- Created by: David Blake Knox
- Starring: Gerry Ryan
- Country of origin: Ireland
- No. of episodes: 25+

Production
- Running time: 30 minutes

Original release
- Network: RTÉ One
- Release: 2004 – 2010

= Ryan Confidential =

Ryan Confidential is an Irish home-produced television programme which was broadcast on RTÉ One until 2010. It was presented by Gerry Ryan, until his unexpected death at the age of 53 on 30 April 2010. The programme was created by the producer David Blake Knox.

The format placed Ryan and celebrity guests in restaurants and hotels, designed to provide a more intimate setting than a studio. Ryan then interviewed his guests. The programme, commissioned by RTÉ's Entertainment Department, proved popular, and ran for eight seasons.

==History==
Guests on Ryan Confidential included Ben Dunne who spoke of feeling like a "bloody eejit" for provoking the set up of the Tribunals, Colin Farrell whose use of "salty language" prompted a large number of complaints despite an on-screen warning about the show's content and Brian O'Driscoll who appeared replete with "interesting haircut" before an important Celtic League match for Leinster. The Irish Times critic, Shane Hegarty, said of an early interview with multimillionaire step dancer Michael Flatley: ``Gerry Ryan returned to the television screens again this week. He has a habit of doing that, like a fly you thought you'd chased from the room.`` Ryan alluded to the upset this remark caused him in a special Ryan Tubridy Confidential, aired on 16 October 2008 to coincide with the release of the presenter's autobiography, in which the tables were turned on the regular interviewer as he was asked questions by his protégé Ryan Tubridy. Tubridy was selected after RTÉ expressed their dissatisfaction at Ryan's original plan - to interview himself.
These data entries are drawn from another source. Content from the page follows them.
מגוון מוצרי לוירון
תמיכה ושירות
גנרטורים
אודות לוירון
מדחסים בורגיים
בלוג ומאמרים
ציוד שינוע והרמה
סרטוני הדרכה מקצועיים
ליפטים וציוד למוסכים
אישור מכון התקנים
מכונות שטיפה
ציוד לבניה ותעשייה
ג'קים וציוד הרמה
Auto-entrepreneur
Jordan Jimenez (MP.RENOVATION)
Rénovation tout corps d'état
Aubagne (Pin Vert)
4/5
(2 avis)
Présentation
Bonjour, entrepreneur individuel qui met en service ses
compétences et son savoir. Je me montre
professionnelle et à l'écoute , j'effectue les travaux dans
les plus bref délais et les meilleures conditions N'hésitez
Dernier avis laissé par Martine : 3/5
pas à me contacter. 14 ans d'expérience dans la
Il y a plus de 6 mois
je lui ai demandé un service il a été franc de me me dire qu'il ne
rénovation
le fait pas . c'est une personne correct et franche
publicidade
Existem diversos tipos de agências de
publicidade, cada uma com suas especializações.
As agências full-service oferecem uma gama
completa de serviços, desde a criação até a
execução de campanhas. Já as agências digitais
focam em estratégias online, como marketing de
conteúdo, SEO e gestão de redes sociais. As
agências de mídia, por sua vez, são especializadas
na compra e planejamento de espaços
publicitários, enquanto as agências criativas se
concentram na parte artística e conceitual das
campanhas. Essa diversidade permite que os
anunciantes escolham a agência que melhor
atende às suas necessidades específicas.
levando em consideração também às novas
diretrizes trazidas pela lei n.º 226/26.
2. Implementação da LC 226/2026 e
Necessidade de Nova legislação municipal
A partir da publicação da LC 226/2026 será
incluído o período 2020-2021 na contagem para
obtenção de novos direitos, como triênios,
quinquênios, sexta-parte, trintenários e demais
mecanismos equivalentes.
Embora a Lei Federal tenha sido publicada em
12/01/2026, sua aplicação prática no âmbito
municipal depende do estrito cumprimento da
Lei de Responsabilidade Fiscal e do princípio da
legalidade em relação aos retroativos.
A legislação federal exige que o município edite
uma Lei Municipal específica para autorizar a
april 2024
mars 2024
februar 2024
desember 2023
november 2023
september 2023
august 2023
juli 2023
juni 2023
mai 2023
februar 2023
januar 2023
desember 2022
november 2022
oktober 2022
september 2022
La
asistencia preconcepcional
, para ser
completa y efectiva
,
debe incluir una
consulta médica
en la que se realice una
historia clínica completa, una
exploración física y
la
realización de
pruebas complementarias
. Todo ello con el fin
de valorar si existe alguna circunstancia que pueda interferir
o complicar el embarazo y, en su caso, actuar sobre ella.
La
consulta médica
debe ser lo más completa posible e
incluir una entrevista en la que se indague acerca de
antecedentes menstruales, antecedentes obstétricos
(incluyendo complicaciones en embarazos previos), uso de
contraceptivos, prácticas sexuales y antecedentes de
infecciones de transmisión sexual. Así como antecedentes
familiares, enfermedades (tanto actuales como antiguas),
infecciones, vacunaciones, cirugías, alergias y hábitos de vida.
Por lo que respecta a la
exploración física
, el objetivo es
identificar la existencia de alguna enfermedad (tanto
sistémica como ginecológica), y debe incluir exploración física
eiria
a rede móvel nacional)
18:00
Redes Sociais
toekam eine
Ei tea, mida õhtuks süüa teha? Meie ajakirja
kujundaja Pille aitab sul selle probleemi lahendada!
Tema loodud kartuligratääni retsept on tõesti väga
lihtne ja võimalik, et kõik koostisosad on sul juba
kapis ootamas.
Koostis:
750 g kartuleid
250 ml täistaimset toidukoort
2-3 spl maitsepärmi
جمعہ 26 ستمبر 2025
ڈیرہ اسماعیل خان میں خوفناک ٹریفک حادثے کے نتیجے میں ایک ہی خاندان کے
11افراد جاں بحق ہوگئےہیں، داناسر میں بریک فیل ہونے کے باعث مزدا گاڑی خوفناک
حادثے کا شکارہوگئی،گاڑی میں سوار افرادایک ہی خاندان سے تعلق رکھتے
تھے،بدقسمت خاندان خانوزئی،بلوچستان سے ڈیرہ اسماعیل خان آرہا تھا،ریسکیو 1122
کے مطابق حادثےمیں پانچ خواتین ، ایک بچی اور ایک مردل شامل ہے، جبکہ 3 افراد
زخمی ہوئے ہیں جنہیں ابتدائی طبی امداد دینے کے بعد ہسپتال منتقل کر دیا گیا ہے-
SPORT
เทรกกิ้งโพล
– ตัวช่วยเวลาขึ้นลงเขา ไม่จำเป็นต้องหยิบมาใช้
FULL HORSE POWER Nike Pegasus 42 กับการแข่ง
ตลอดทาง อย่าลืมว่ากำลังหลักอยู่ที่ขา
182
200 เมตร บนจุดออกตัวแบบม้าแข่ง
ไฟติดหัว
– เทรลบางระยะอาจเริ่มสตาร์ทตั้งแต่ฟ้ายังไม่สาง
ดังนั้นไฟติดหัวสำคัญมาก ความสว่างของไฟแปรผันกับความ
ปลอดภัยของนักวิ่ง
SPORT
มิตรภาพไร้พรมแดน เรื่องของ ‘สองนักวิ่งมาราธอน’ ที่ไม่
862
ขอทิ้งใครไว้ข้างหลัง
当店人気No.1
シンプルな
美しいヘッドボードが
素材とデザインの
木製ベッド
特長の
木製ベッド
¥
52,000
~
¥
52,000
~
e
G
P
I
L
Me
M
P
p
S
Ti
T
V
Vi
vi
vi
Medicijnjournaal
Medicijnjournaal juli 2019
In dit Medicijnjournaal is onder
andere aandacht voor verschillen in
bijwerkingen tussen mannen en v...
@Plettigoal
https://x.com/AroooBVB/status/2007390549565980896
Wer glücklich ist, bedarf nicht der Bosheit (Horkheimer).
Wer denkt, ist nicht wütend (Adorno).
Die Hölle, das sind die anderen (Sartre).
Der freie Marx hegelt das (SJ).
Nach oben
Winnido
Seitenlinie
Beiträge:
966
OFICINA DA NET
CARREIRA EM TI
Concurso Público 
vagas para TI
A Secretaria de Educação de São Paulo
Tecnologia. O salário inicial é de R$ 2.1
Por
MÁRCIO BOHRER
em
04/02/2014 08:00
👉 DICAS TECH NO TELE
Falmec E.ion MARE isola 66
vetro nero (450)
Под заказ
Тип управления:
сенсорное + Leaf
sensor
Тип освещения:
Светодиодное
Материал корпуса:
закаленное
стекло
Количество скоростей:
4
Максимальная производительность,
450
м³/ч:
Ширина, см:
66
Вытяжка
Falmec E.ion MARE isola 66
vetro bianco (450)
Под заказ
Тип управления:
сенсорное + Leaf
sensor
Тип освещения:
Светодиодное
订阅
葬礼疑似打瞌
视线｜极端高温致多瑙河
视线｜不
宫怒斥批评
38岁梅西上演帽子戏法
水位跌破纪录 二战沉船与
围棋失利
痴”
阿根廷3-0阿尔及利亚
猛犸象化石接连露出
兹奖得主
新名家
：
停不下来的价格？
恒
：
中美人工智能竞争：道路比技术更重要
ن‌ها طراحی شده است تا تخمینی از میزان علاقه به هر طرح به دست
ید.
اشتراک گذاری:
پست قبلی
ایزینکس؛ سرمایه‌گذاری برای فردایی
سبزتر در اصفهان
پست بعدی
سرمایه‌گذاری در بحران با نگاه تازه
The eighth and final series featured interviews with Conan O'Brien, Roger Moore and, Hugh Hefner at the Playboy Mansion. The Hefner and O'Brien interviews were recorded in Los Angeles. In a rare interview O'Brien said he was more comfortable with Ireland than the pressures of American television.

Ryan's interview with Heather Mills from the eighth series was first broadcast the night before his death. A re-edited and extended version of the 2008 episode, in which Ryan was interviewed by Ryan Tubridy, was aired after the presenter's death. It drew an audience share of 40.5 per cent, and 565,000 viewers - the highest ratings for any episode of Ryan Confidential. The final Ryan Confidential filmed before the presenter's death, the George Hook episode, aired on 20 May 2010. It was viewed by more than 400,000 viewers. Hook later described Gerry Ryan as "a superb interviewer".

==Guest list==
This is an incomplete and incomprehensive list of guests who have featured on Ryan Confidential.

===Series 3===

| Guests |
|---|
| Terry Wogan |
| Ronan Keating |
| Tim Collins |
| Bob Geldof |
| Nell McCafferty |
| Paul Williams |
| Jack Charlton |

===Series 4===

| Guests |
|---|
| Brian O'Driscoll |
| Max Clifford |
| Tatiana Ouliankina |
| Keith Barry |

===Series 5===

| Guests |
|---|
| Westlife |
| Brian McFadden |
| Bernie Nolan |
| Leslie Grantham |
| Father Brian D'Arcy |
| Larry Gogan |
| Latif Yahia |

===Series 6===

| Date | Guests |
|---|---|
| 4 September 2008 | Marco Pierre White Gordon Ramsay |
| 11 September 2008 | Meat Loaf |
| 18 September 2008 | Jeffrey Archer |
| 25 September 2008 | Colm Meaney |
| 2 October 2008 | Angie Best |
| 9 October 2008 | Boyzone |
| 16 October 2008 | Gerry Ryan ^{1} |
| 23 October 2008 | Cliff Richard |

^{1. Gerry Ryan was interviewed by Ryan Tubridy on this very special occasion to promote his newly released autobiography.}

==Specials==
A Ryan Confidential Special, in tribute to Joe Dolan, a past guest on the show who had died, was screened on RTÉ One on 24 March 2008 at 18:30.

Ronnie Drew: A Ryan Confidential Special aired on 1 January 2009 on RTÉ One at 18:30.